◆ハラスメントは病院よりも診療所で起こりやすい
一般に職場環境を悪化させる要因の一つに、ハラスメント問題があります。都道府県労働局に寄せられる労働相談の中で、平成24年に「いじめ・嫌がらせ」などのパワハラに関する相談が「解雇」を抜いて初めてトップになって以来、相談件数は右肩上がりに年々増えています。
職場内でのハラスメントとして、いじめ・嫌がらせを含めた「パワハラ」、性的な嫌がらせの「セクハラ」、妊娠や出産、育児休業を理由とした不利益や解雇などの「マタハラ」の3つが問題視されていますが、診療所の場合は、3つ目の「マタハラ」がけっこう起こっています。その理由は、診療所はスタッフの人数が限られてくるため、スタッフが一人でも育児休業で抜けると病院に比べて診療所のほうがはるかに影響が大きいからです。診療所によっては、妊娠したら退職というのが既定路線になっているケースもあり、労働局への相談事例も増えています。
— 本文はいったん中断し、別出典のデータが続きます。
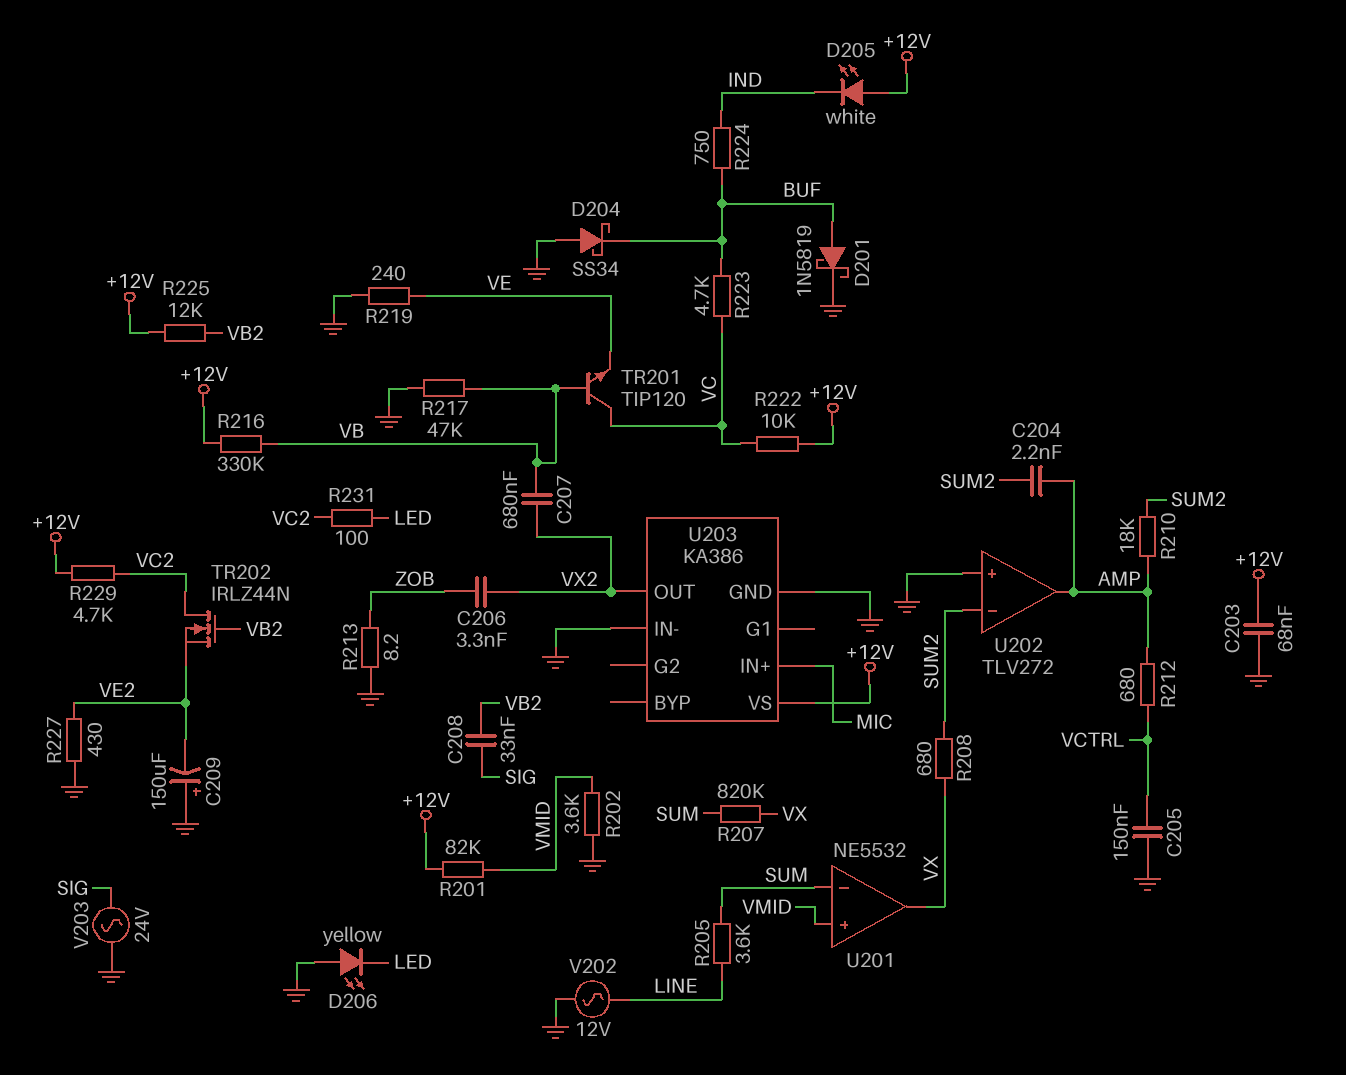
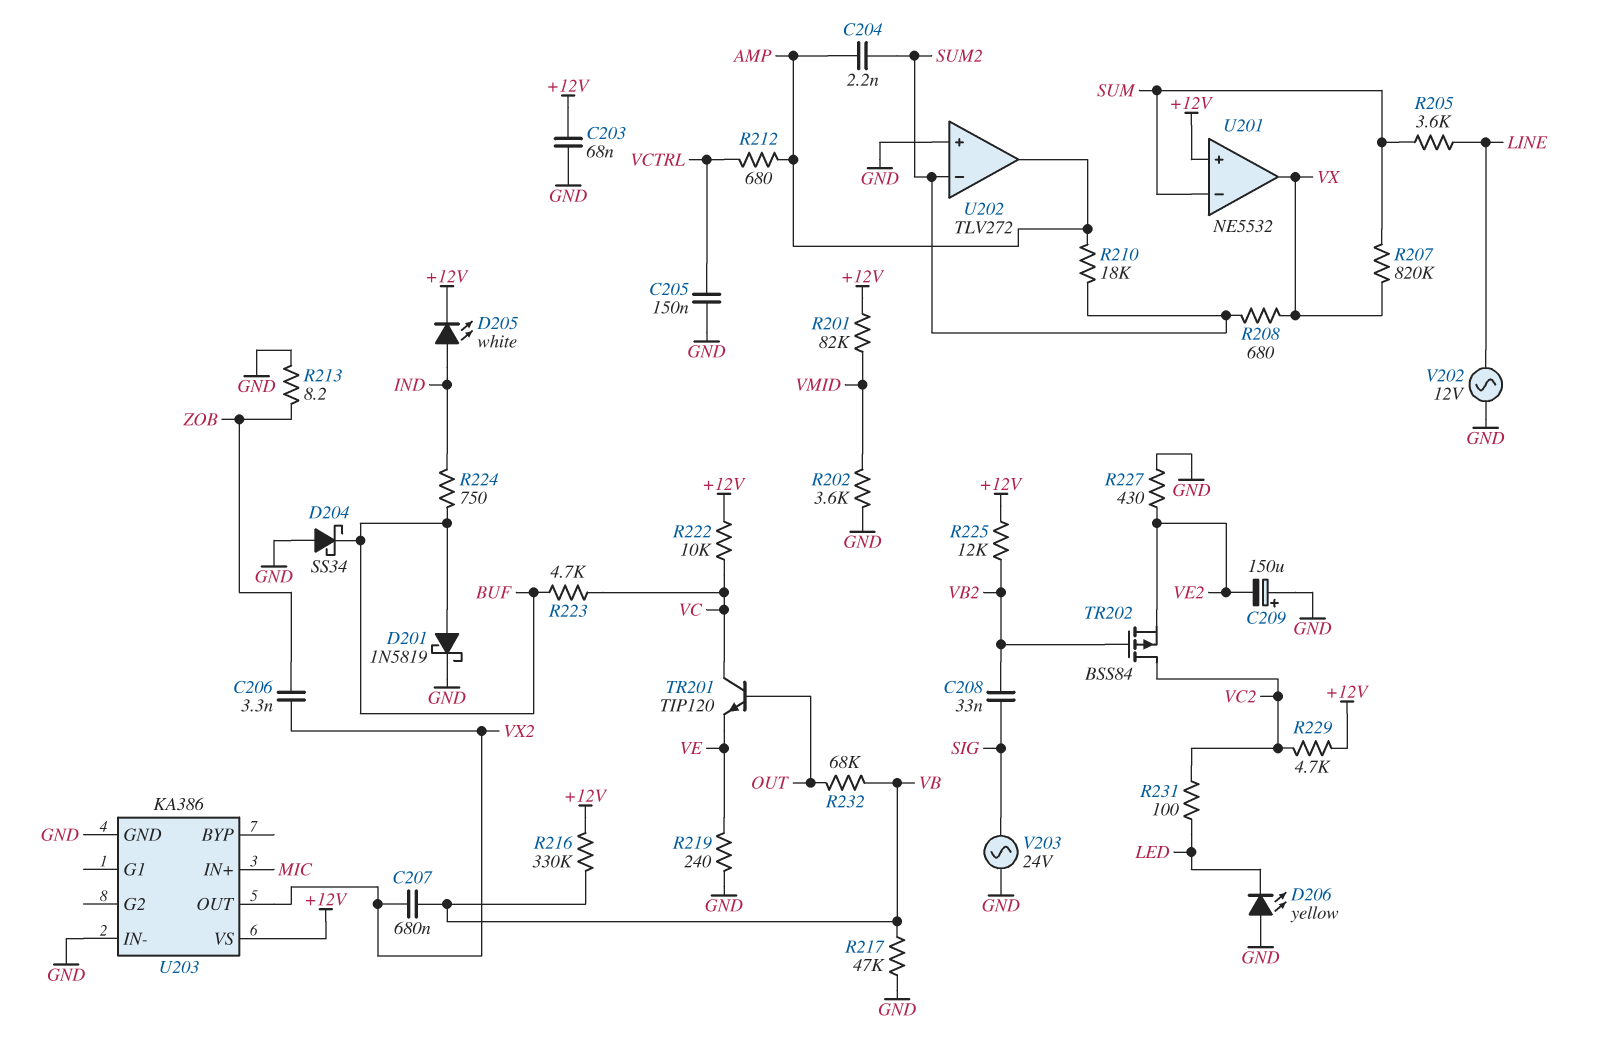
D205: LED white (A +12V, K IND) -> LED white (A IND, K +12V)
R232: none -> 68k (OUT, VB)
TR201: NPN TIP120 (B VB, C VC, E VE) -> NPN TIP120 (B OUT, C VC, E VE)
TR202: NMOS IRLZ44N (G VB2, D VC2, S VE2) -> PMOS BSS84 (G VB2, D VC2, S VE2)
U201 pin in+: VMID -> +12V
昨今は「働き方改革」が社会に定着してきており、評判の良い診療所の多くは、法令の遵守やきちんとした制度運用をして優秀な人材の確保と定着に努めていると言っていいでしょう。
◆看護師はメンタルヘルスが不調になりやすい!?
ハラスメントと同様に、メンタルヘルスの問題も医療機関では人材マネジメントの重要課題です。医師や看護師は体力的にも精神的にも負担が大きい業務のうえ、患者・家族からのクレーム等も重なり、メンタルヘルスに不調をきたす要因は複合的に存在します。厚労省の「過労死等の労災補償状況」を見ると、精神障害(主にうつ病)の請求件数で、「医療業」は「社会保険・社会福祉・介護事業」に次いで多く、その7割は女性(主に看護職)です。看護師は「共感性」が高いこともメンタルヘルスに不調をきたしやすい要因とも言われています。
院長がスタッフのメンタル不調に対する対応を誤ると訴訟リスクも高まります。そうしたことにならないように、評判の良い診療所の多くは、普段からスタッフとコミュニケーションをとり、職場環境づくりに注意を払っています。